At the heart of this reimagining is a call for TVET that does not treat students as workers-in-training, but as human beings capable of shaping their futures. This means developing not only technical skills but also the capabilities to aspire, critique, collaborate and transform. It means rejecting the banking model in favour of dialogue, praxis and solidarity. And it means shifting from compliance-driven reform to participatory and humanising educational practices.
This vision is both pedagogical and political. It calls on policy-makers to go beyond efficiency metrics and to invest in inclusive, critical and context-sensitive TVET systems. It challenges institutions to centre student and community knowledge and to create spaces where education becomes a practice of freedom.
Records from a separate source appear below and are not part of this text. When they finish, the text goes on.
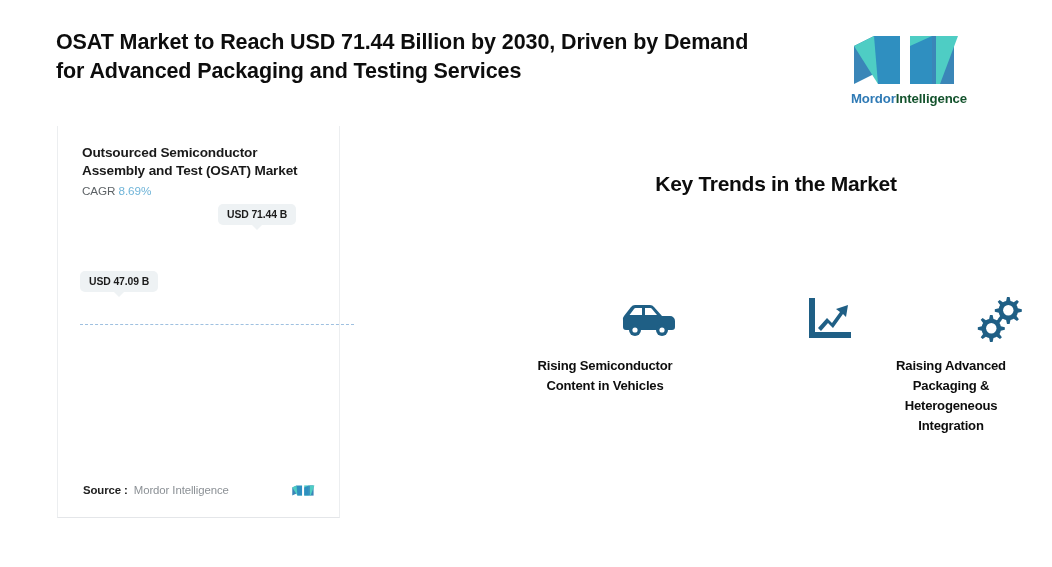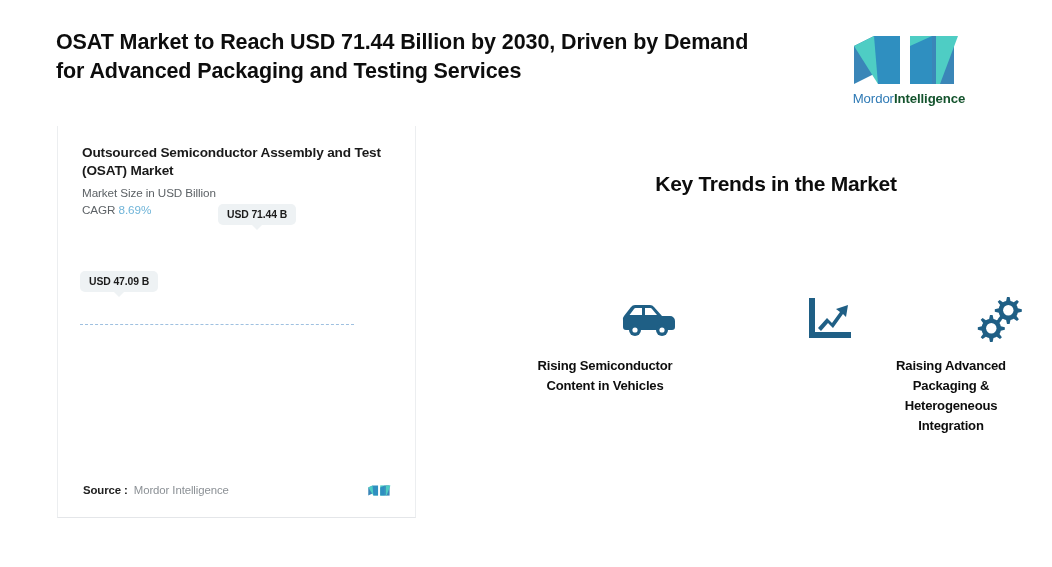--- a/index.html
+++ b/index.html
@@ -43,29 +43,29 @@
     height: 56px;
     display: block;
   }
   .brand-text {
     margin-top: 3px;
     text-align: center;
     font-size: 13.2px;
     letter-spacing: -0.1px;
     white-space: nowrap;
   }
-  .brand-text .b1 { font-weight: normal; color: #2f7ab5; }
+  .brand-text .b1 { font-weight: bold; color: #2f7ab5; }
   .brand-text .b2 { font-weight: bold; color: #14532d; }
 
   
   .chart-card {
     position: absolute;
     left: 57px;
     top: 126px;
-    width: 359px;
+    width: 283px;
     height: 392px;
     background: #ffffff;
     border-left: 1px solid #eceef0;
     border-right: 1px solid #eceef0;
     border-bottom: 1px solid #e4e6e9;
   }
   .chart-head { padding: 18px 20px 0 24px; }
   .chart-title {
     font-size: 13.6px;
     font-weight: bold;
@@ -238,21 +238,20 @@
     </svg>
     <div class="brand-text">
       <span class="b1">Mordor</span><span class="b2">Intelligence</span>
     </div>
   </div>
 
   <div class="chart-card">
 
     <div class="chart-head">
       <div class="chart-title">Outsourced Semiconductor Assembly and Test (OSAT) Market</div>
-      <div class="chart-sub">Market Size in USD Billion</div>
       <div class="chart-cagr">
         <span>CAGR</span>
         <span class="cagr-val">8.69%</span>
       </div>
     </div>
 
     <div class="plot">
       <div class="dashline"></div>
 
       <div class="badge-wrap w2025">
Future research must deepen this work by expanding participatory engagements across more institutions and geographies. But even now, one thing is clear: TVET can only empower if it listens to, learns from and is transformed by those it claims to serve.
Acknowledgements
The author would like to acknowledge the contributions made by the research participants during the data generation.
Competing interests
The author declares that no financial or personal relationships inappropriately influenced the writing of this article.
Author’s contributions
E.M. is the sole author of this research article.
Funding information
This research received no specific grant from any funding agency in the public, commercial or not-for-profit sectors.
Data availability
The data supporting this study were generated through Learning Circle Group (LCG) meetings and life narrative interviews conducted and are available on reasonable request from the corresponding author, E.M. No external datasets were used. Because of the sensitive and personal nature of the data collected, they are not publicly available to protect participant confidentiality.
Disclaimer
The views and opinions expressed in this article are those of the author and are the product of professional research. They do not necessarily reflect the official policy or position of any affiliated institution, funder, agency, or that of the publisher. The author is responsible for this article’s results, findings, and content.